## [Brief]
Only the lines below starting at the one containing "Step-Chair, Teak A" and ending at the one containing "o la autorreflexión), termina" belong in the answer, each copied exactly.

(Page-level text extractions)
= = = = = = =
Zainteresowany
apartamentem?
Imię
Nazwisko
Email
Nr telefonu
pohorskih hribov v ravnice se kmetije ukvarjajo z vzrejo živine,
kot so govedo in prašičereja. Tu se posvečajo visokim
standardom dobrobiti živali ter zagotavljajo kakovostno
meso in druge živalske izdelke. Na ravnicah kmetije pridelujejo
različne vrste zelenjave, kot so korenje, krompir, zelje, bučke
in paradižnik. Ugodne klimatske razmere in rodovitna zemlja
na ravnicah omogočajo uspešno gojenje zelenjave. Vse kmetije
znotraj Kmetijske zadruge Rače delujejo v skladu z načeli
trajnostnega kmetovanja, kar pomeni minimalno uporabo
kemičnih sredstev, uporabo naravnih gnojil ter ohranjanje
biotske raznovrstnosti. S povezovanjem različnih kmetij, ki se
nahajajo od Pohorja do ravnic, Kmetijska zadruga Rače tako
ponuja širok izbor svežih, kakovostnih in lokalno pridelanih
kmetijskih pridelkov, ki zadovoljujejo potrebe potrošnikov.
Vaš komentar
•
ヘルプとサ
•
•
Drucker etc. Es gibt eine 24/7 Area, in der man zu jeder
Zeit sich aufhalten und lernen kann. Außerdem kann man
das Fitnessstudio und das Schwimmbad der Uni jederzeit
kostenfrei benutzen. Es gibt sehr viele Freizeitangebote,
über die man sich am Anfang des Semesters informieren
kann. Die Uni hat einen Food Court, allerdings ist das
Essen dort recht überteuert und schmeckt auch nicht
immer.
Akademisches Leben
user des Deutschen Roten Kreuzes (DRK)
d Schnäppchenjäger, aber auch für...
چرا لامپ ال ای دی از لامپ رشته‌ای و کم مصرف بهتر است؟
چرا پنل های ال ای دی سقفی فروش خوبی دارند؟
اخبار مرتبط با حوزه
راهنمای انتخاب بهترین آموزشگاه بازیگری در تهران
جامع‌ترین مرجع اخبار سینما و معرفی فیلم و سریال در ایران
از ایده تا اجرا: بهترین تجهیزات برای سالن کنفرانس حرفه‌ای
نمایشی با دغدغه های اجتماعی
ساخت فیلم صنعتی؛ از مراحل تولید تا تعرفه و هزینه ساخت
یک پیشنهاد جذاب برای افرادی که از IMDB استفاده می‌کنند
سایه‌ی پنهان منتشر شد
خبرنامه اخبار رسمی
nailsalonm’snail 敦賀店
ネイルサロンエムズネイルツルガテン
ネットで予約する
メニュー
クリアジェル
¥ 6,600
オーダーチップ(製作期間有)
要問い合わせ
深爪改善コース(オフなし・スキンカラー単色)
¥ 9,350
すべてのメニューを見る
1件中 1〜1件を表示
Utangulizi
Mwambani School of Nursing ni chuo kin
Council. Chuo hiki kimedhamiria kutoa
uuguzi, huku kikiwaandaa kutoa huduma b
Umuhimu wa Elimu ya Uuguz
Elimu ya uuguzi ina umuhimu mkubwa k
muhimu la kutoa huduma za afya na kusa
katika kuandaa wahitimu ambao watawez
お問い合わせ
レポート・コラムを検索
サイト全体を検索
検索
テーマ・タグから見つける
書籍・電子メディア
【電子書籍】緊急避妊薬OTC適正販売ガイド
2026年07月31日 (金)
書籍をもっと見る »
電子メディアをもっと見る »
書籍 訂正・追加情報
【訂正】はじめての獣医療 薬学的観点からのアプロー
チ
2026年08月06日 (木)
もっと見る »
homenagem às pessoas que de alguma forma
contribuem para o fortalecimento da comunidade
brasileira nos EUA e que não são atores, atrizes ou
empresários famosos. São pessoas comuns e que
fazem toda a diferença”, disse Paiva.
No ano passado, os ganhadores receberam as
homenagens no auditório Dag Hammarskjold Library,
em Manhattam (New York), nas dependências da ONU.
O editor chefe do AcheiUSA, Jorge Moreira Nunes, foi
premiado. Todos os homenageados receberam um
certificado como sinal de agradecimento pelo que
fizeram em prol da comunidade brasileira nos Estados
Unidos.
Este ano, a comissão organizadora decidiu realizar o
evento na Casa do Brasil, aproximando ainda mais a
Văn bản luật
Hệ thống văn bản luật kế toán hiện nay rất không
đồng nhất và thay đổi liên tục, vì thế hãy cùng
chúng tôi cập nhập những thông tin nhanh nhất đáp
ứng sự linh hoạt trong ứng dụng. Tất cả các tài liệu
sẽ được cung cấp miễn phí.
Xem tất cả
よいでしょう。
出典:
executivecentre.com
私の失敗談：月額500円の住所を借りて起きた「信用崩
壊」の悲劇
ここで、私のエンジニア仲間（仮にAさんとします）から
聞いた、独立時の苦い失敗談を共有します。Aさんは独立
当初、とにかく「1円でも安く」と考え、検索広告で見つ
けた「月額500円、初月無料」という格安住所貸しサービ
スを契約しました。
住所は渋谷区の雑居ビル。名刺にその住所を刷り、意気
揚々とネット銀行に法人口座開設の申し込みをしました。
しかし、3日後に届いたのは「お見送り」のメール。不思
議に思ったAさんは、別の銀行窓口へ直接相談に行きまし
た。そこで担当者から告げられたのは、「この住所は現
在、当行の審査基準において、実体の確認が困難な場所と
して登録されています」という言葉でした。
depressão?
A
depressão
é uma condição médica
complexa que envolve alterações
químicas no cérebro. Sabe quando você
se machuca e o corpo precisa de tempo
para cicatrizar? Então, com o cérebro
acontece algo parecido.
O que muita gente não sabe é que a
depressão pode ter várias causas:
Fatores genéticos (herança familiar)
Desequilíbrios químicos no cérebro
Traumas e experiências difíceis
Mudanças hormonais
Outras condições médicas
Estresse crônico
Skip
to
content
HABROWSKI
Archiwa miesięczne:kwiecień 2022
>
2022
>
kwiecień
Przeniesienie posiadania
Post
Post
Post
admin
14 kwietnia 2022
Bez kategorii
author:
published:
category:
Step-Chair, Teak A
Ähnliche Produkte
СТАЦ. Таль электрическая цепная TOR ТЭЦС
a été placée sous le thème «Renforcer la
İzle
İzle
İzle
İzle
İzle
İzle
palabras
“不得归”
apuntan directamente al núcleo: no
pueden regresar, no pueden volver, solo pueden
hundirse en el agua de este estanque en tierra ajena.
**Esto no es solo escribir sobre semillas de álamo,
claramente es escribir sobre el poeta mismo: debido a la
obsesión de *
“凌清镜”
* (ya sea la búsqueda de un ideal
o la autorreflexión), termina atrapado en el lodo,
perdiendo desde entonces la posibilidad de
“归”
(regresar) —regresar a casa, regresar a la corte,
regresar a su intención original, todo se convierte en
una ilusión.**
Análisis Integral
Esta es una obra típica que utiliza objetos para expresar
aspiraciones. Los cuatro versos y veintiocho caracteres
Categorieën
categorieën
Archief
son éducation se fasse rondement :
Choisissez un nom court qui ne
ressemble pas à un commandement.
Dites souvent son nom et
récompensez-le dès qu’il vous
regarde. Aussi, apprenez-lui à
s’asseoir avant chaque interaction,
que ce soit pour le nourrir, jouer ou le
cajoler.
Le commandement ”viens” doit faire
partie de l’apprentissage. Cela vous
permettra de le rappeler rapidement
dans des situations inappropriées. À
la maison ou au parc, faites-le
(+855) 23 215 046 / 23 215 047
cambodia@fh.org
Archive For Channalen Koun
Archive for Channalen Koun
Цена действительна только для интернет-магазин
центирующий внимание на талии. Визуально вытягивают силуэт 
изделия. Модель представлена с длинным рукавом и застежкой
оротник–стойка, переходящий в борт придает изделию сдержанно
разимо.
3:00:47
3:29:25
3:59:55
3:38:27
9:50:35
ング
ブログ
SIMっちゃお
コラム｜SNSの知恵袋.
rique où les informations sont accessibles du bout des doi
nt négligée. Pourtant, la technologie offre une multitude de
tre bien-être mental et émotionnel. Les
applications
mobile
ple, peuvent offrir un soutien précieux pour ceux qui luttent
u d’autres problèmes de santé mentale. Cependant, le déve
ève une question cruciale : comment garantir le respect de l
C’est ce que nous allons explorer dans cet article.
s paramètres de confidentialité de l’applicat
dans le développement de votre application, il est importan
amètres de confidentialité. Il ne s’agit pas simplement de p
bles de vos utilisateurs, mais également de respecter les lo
= = = = = = =
## [Exercise response]
Step-Chair, Teak A
Ähnliche Produkte
СТАЦ. Таль электрическая цепная TOR ТЭЦС
a été placée sous le thème «Renforcer la
İzle
İzle
İzle
İzle
İzle
İzle
palabras
“不得归”
apuntan directamente al núcleo: no
pueden regresar, no pueden volver, solo pueden
hundirse en el agua de este estanque en tierra ajena.
**Esto no es solo escribir sobre semillas de álamo,
claramente es escribir sobre el poeta mismo: debido a la
obsesión de *
“凌清镜”
* (ya sea la búsqueda de un ideal
o la autorreflexión), termina atrapado en el lodo,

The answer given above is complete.